**Problem details:** The entries below should be copied exactly and completely.

**Supplied information:**
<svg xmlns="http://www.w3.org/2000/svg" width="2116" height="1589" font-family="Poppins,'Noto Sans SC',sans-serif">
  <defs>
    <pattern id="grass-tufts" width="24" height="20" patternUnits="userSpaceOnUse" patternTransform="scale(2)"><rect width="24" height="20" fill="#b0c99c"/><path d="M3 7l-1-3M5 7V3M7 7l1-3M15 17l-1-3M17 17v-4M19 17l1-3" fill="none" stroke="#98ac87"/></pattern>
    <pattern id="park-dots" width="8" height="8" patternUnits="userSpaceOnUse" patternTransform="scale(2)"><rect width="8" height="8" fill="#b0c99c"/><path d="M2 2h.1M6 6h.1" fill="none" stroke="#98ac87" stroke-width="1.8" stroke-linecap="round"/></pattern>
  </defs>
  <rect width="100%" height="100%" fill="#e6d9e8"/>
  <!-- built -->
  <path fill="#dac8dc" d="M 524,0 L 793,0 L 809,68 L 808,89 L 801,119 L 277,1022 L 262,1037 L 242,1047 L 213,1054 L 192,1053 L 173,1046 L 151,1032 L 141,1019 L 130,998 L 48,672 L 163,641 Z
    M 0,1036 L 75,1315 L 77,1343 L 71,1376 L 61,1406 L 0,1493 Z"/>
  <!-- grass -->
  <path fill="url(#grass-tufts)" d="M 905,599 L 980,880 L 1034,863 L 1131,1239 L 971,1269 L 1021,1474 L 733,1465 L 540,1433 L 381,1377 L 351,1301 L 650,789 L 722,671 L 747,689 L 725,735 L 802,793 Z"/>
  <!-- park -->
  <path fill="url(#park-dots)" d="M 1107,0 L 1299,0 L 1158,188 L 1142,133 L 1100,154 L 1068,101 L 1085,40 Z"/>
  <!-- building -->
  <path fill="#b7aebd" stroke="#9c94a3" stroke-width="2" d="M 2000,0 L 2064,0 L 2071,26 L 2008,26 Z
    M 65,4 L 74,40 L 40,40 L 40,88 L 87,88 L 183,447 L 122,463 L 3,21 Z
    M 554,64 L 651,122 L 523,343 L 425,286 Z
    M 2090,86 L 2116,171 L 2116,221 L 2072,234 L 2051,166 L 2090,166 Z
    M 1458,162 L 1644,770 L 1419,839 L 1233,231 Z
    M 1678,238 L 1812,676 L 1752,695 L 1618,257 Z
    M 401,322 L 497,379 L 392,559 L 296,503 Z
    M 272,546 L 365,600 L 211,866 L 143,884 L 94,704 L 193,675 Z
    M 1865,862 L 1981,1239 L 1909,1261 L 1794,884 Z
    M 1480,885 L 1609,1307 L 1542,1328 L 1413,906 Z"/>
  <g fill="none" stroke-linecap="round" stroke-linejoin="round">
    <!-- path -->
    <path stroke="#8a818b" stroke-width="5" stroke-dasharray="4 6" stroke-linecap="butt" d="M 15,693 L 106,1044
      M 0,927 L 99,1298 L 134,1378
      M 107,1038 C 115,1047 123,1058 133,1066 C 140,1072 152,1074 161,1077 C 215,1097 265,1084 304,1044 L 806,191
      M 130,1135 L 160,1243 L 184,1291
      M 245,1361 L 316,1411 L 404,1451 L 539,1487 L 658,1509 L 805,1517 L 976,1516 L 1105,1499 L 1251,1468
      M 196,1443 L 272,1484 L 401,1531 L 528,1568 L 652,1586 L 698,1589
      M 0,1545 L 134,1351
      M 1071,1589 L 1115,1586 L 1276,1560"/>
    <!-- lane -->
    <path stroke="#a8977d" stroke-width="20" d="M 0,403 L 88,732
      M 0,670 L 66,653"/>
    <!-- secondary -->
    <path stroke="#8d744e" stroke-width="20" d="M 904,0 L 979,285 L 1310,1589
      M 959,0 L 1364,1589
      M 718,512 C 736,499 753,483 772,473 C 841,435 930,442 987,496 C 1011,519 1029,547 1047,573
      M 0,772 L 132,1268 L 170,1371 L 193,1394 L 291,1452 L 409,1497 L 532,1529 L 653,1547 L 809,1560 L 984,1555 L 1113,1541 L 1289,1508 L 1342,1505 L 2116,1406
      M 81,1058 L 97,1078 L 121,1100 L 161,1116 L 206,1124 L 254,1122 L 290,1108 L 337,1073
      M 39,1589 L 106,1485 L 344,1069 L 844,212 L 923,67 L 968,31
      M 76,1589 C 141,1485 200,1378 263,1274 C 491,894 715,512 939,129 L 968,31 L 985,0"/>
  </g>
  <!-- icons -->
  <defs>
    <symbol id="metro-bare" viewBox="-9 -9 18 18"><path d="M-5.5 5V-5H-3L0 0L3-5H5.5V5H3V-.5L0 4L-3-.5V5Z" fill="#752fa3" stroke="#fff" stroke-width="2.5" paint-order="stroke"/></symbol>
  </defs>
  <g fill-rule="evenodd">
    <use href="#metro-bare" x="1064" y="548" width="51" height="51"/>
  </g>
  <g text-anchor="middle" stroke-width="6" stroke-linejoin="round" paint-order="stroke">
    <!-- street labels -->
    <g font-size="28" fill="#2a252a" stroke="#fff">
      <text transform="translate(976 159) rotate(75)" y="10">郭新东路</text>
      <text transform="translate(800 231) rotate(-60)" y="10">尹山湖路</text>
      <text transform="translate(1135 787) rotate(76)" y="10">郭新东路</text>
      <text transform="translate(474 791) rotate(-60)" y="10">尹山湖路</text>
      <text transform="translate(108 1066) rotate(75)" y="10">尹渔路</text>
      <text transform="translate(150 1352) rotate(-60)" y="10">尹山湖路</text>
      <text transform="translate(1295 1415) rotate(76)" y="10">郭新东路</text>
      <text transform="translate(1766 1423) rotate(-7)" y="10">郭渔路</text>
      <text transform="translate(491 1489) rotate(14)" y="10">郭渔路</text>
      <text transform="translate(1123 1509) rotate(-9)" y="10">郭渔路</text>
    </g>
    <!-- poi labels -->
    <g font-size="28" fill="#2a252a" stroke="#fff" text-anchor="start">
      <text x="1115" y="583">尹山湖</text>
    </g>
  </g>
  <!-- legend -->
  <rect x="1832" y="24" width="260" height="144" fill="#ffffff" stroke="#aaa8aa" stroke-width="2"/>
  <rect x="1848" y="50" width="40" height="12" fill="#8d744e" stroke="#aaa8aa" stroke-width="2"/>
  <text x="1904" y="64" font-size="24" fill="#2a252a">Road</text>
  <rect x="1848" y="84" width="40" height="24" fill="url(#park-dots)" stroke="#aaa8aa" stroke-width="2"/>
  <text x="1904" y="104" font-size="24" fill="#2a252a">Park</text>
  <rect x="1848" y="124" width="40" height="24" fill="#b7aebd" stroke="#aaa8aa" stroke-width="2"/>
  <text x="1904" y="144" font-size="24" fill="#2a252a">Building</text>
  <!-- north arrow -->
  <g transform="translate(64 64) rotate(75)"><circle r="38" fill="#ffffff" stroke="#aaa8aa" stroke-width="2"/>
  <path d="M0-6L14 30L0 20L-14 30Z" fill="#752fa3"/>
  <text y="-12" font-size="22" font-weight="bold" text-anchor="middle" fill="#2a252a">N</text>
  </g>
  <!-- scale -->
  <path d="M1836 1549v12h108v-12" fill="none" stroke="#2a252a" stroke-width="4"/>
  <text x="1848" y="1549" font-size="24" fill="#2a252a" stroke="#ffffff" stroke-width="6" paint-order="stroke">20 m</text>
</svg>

**Answer:**
<svg xmlns="http://www.w3.org/2000/svg" width="2116" height="1589" font-family="Poppins,'Noto Sans SC',sans-serif">
  <defs>
    <pattern id="grass-tufts" width="24" height="20" patternUnits="userSpaceOnUse" patternTransform="scale(2)"><rect width="24" height="20" fill="#b0c99c"/><path d="M3 7l-1-3M5 7V3M7 7l1-3M15 17l-1-3M17 17v-4M19 17l1-3" fill="none" stroke="#98ac87"/></pattern>
    <pattern id="park-dots" width="8" height="8" patternUnits="userSpaceOnUse" patternTransform="scale(2)"><rect width="8" height="8" fill="#b0c99c"/><path d="M2 2h.1M6 6h.1" fill="none" stroke="#98ac87" stroke-width="1.8" stroke-linecap="round"/></pattern>
  </defs>
  <rect width="100%" height="100%" fill="#e6d9e8"/>
  <!-- built -->
  <path fill="#dac8dc" d="M 524,0 L 793,0 L 809,68 L 808,89 L 801,119 L 277,1022 L 262,1037 L 242,1047 L 213,1054 L 192,1053 L 173,1046 L 151,1032 L 141,1019 L 130,998 L 48,672 L 163,641 Z
    M 0,1036 L 75,1315 L 77,1343 L 71,1376 L 61,1406 L 0,1493 Z"/>
  <!-- grass -->
  <path fill="url(#grass-tufts)" d="M 905,599 L 980,880 L 1034,863 L 1131,1239 L 971,1269 L 1021,1474 L 733,1465 L 540,1433 L 381,1377 L 351,1301 L 650,789 L 722,671 L 747,689 L 725,735 L 802,793 Z"/>
  <!-- park -->
  <path fill="url(#park-dots)" d="M 1107,0 L 1299,0 L 1158,188 L 1142,133 L 1100,154 L 1068,101 L 1085,40 Z"/>
  <!-- building -->
  <path fill="#b7aebd" stroke="#9c94a3" stroke-width="2" d="M 2000,0 L 2064,0 L 2071,26 L 2008,26 Z
    M 65,4 L 74,40 L 40,40 L 40,88 L 87,88 L 183,447 L 122,463 L 3,21 Z
    M 554,64 L 651,122 L 523,343 L 425,286 Z
    M 2090,86 L 2116,171 L 2116,221 L 2072,234 L 2051,166 L 2090,166 Z
    M 1458,162 L 1644,770 L 1419,839 L 1233,231 Z
    M 1678,238 L 1812,676 L 1752,695 L 1618,257 Z
    M 401,322 L 497,379 L 392,559 L 296,503 Z
    M 272,546 L 365,600 L 211,866 L 143,884 L 94,704 L 193,675 Z
    M 1865,862 L 1981,1239 L 1909,1261 L 1794,884 Z
    M 1480,885 L 1609,1307 L 1542,1328 L 1413,906 Z"/>
  <g fill="none" stroke-linecap="round" stroke-linejoin="round">
    <!-- path -->
    <path stroke="#8a818b" stroke-width="5" stroke-dasharray="4 6" stroke-linecap="butt" d="M 15,693 L 106,1044
      M 0,927 L 99,1298 L 134,1378
      M 107,1038 C 115,1047 123,1058 133,1066 C 140,1072 152,1074 161,1077 C 215,1097 265,1084 304,1044 L 806,191
      M 130,1135 L 160,1243 L 184,1291
      M 245,1361 L 316,1411 L 404,1451 L 539,1487 L 658,1509 L 805,1517 L 976,1516 L 1105,1499 L 1251,1468
      M 196,1443 L 272,1484 L 401,1531 L 528,1568 L 652,1586 L 698,1589
      M 0,1545 L 134,1351
      M 1071,1589 L 1115,1586 L 1276,1560"/>
    <!-- lane -->
    <path stroke="#a8977d" stroke-width="20" d="M 0,403 L 88,732
      M 0,670 L 66,653"/>
    <!-- secondary -->
    <path stroke="#8d744e" stroke-width="20" d="M 904,0 L 979,285 L 1310,1589
      M 959,0 L 1364,1589
      M 718,512 C 736,499 753,483 772,473 C 841,435 930,442 987,496 C 1011,519 1029,547 1047,573
      M 0,772 L 132,1268 L 170,1371 L 193,1394 L 291,1452 L 409,1497 L 532,1529 L 653,1547 L 809,1560 L 984,1555 L 1113,1541 L 1289,1508 L 1342,1505 L 2116,1406
      M 81,1058 L 97,1078 L 121,1100 L 161,1116 L 206,1124 L 254,1122 L 290,1108 L 337,1073
      M 39,1589 L 106,1485 L 344,1069 L 844,212 L 923,67 L 968,31
      M 76,1589 C 141,1485 200,1378 263,1274 C 491,894 715,512 939,129 L 968,31 L 985,0"/>
  </g>
  <!-- icons -->
  <defs>
    <symbol id="metro-bare" viewBox="-9 -9 18 18"><path d="M-5.5 5V-5H-3L0 0L3-5H5.5V5H3V-.5L0 4L-3-.5V5Z" fill="#752fa3" stroke="#fff" stroke-width="2.5" paint-order="stroke"/></symbol>
  </defs>
  <g fill-rule="evenodd">
    <use href="#metro-bare" x="1064" y="548" width="51" height="51"/>
  </g>
  <g text-anchor="middle" stroke-width="6" stroke-linejoin="round" paint-order="stroke">
    <!-- street labels -->
    <g font-size="28" fill="#2a252a" stroke="#fff">
      <text transform="translate(976 159) rotate(75)" y="10">郭新东路</text>
      <text transform="translate(800 231) rotate(-60)" y="10">尹山湖路</text>
      <text transform="translate(1135 787) rotate(76)" y="10">郭新东路</text>
      <text transform="translate(474 791) rotate(-60)" y="10">尹山湖路</text>
      <text transform="translate(108 1066) rotate(75)" y="10">尹渔路</text>
      <text transform="translate(150 1352) rotate(-60)" y="10">尹山湖路</text>
      <text transform="translate(1295 1415) rotate(76)" y="10">郭新东路</text>
      <text transform="translate(1766 1423) rotate(-7)" y="10">郭渔路</text>
      <text transform="translate(491 1489) rotate(14)" y="10">郭渔路</text>
      <text transform="translate(1123 1509) rotate(-9)" y="10">郭渔路</text>
    </g>
    <!-- poi labels -->
    <g font-size="28" fill="#2a252a" stroke="#fff" text-anchor="start">
      <text x="1115" y="583">尹山湖</text>
    </g>
  </g>
  <!-- legend -->
  <rect x="1832" y="24" width="260" height="144" fill="#ffffff" stroke="#aaa8aa" stroke-width="2"/>
  <rect x="1848" y="50" width="40" height="12" fill="#8d744e" stroke="#aaa8aa" stroke-width="2"/>
  <text x="1904" y="64" font-size="24" fill="#2a252a">Road</text>
  <rect x="1848" y="84" width="40" height="24" fill="url(#park-dots)" stroke="#aaa8aa" stroke-width="2"/>
  <text x="1904" y="104" font-size="24" fill="#2a252a">Park</text>
  <rect x="1848" y="124" width="40" height="24" fill="#b7aebd" stroke="#aaa8aa" stroke-width="2"/>
  <text x="1904" y="144" font-size="24" fill="#2a252a">Building</text>
  <!-- north arrow -->
  <g transform="translate(64 64) rotate(75)"><circle r="38" fill="#ffffff" stroke="#aaa8aa" stroke-width="2"/>
  <path d="M0-6L14 30L0 20L-14 30Z" fill="#752fa3"/>
  <text y="-12" font-size="22" font-weight="bold" text-anchor="middle" fill="#2a252a">N</text>
  </g>
  <!-- scale -->
  <path d="M1836 1549v12h108v-12" fill="none" stroke="#2a252a" stroke-width="4"/>
  <text x="1848" y="1549" font-size="24" fill="#2a252a" stroke="#ffffff" stroke-width="6" paint-order="stroke">20 m</text>
</svg>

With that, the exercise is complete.